Brasil enfrenta a magia das "estrelas negras"
27 de junho de 2006"Nós somos os brasileiros da África", disse o atacante de Gana, Stephen Appiah, em meio à euforia da vitória de 2 a 1 sobre os Estados Unidos, que levou o país africano às oitavas-de-final contra o Brasil. Será que a imitação é capaz der surpreender a versão original, nesta terça-feira às 17h (12h de Brasília) em Dortmund?
O técnico Carlos Alberto Parreira, que treinou Gana nos anos 60, espera uma seleção de franco-atiradores. Essa avaliação parece um indício do que o atacante do Cruzeiro, Giovane Élber, escreveu em seu Blog na DW-WORLD: "Muitos jogadores de Gana atuam na Europa e conhecem bem as estrelas da seleção canarinho. Mas não se pode dizer que os brasileiros conheçam muito bem Gana".
Também o técnico alemão Christoph Daum adverte que a seleção de Gana joga em estilo europeu. Além disso, no confronto com as "estrelas negras", é provável que os brasileiros tenham de lutar também contra forças ocultas.

> Tarefa solicitada
Segundo a reportagem sobre o jogo entre Brasil e Gana, qual técnico treinou Gana nos anos 60? A listagem não tem nenhum papel neste trabalho.

> Linhas

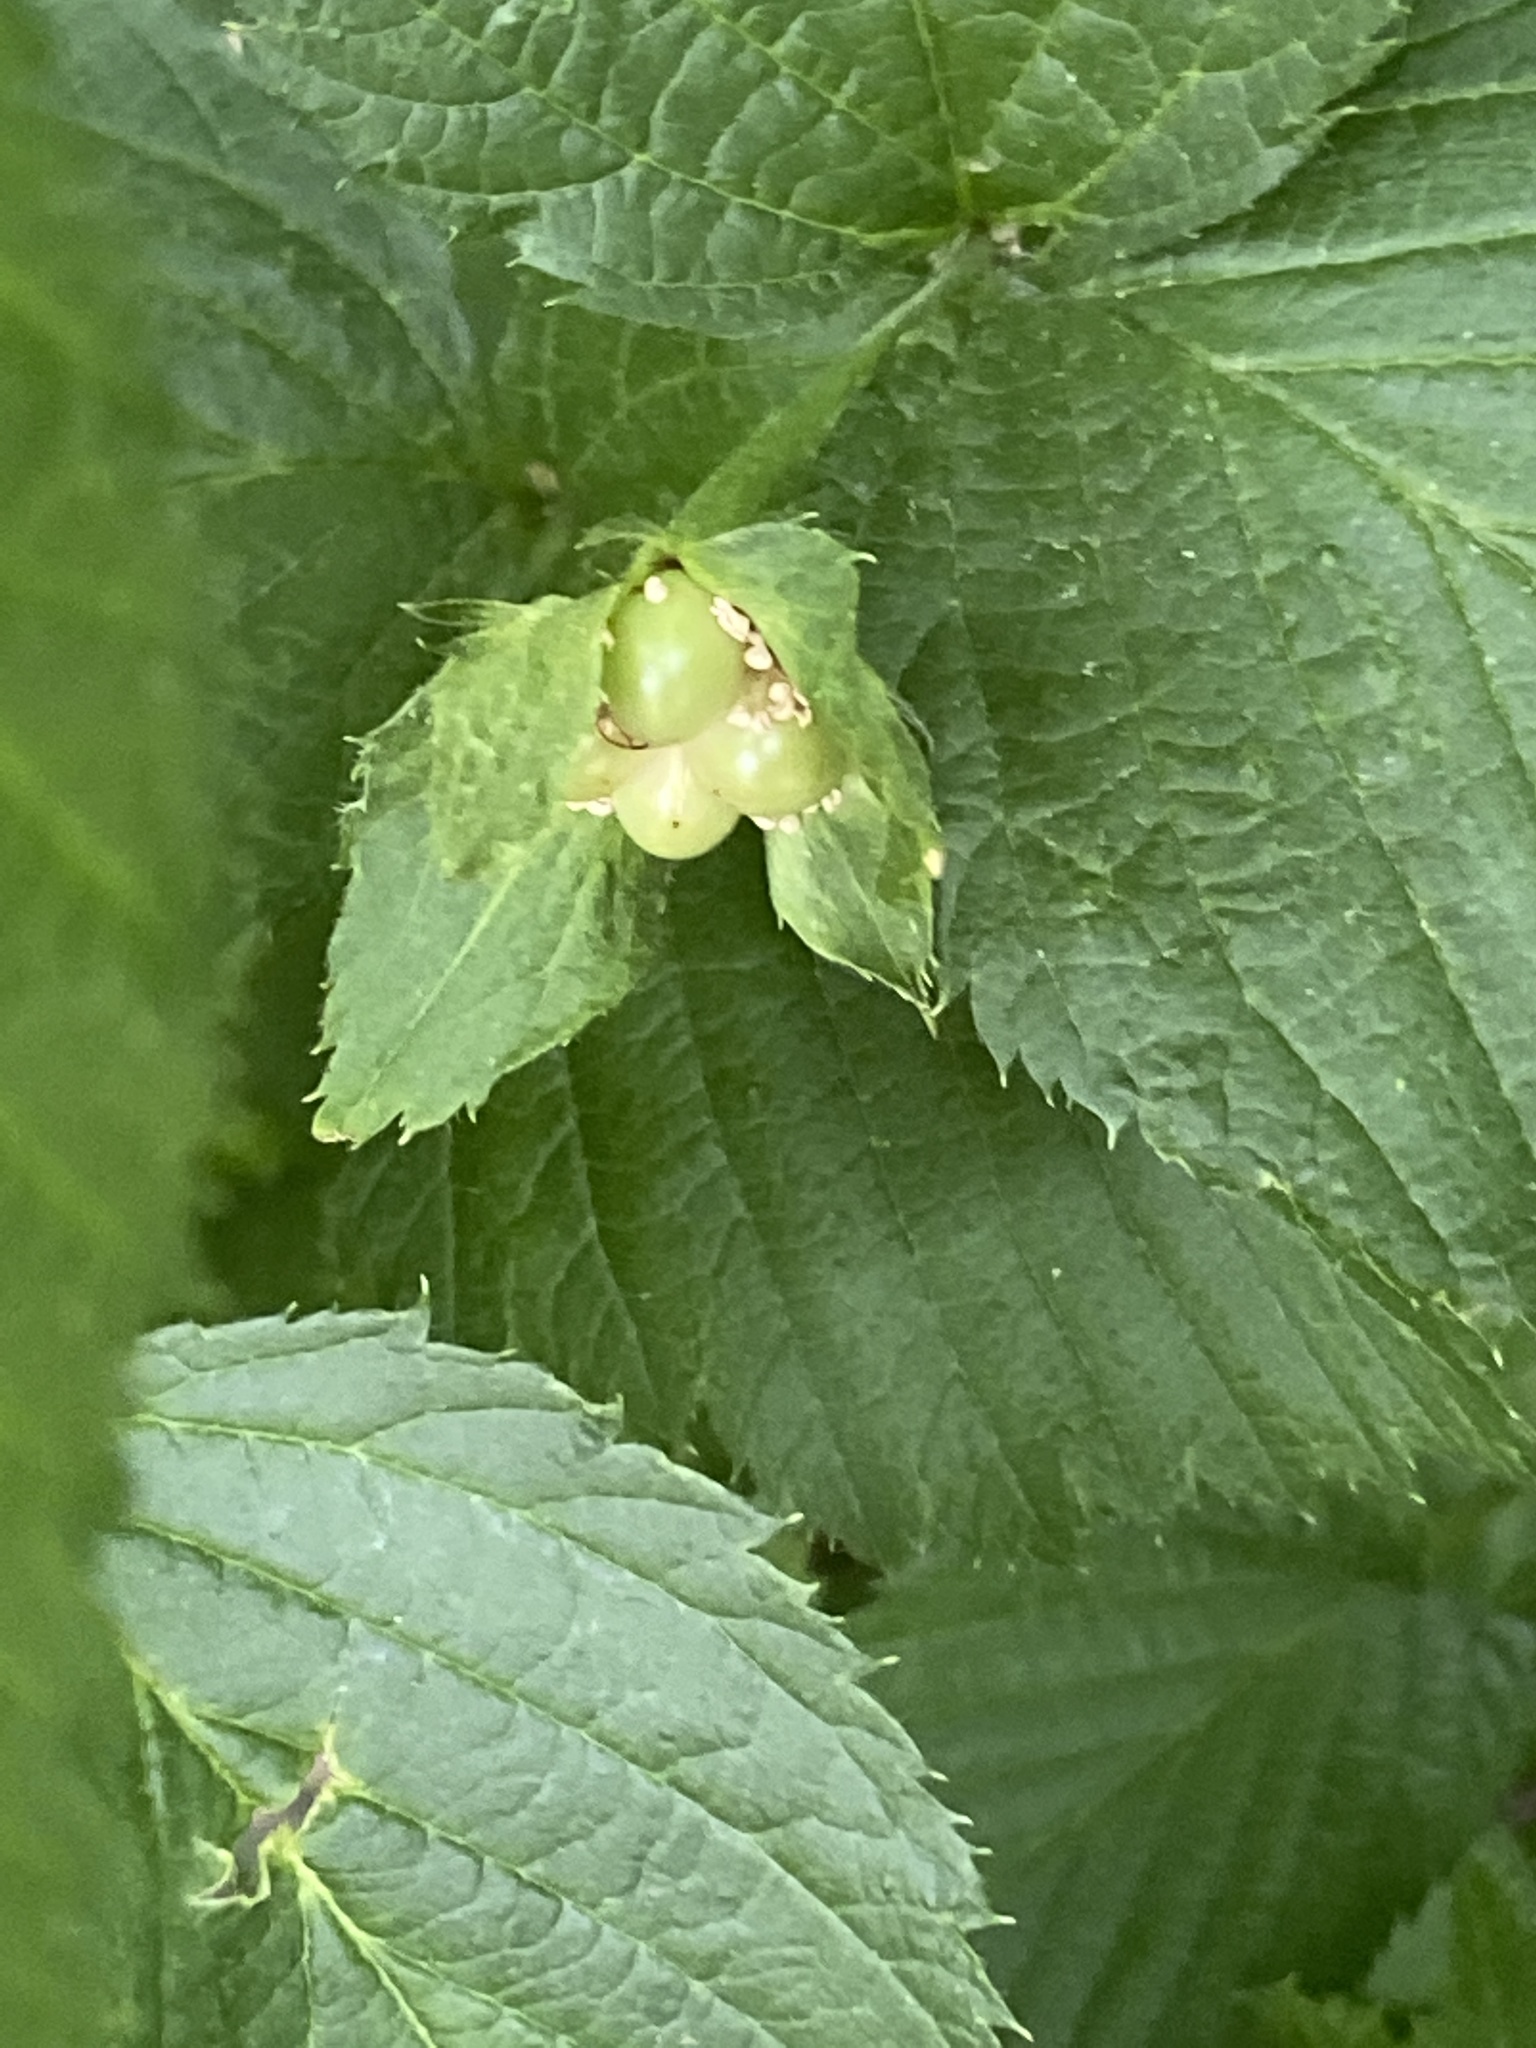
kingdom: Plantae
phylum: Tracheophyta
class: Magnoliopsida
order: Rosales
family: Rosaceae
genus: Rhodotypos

==

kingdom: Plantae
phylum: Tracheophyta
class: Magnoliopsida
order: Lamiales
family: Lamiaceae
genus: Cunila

> Resposta à tarefa
Carlos Alberto Parreira treinou Gana nos anos 60.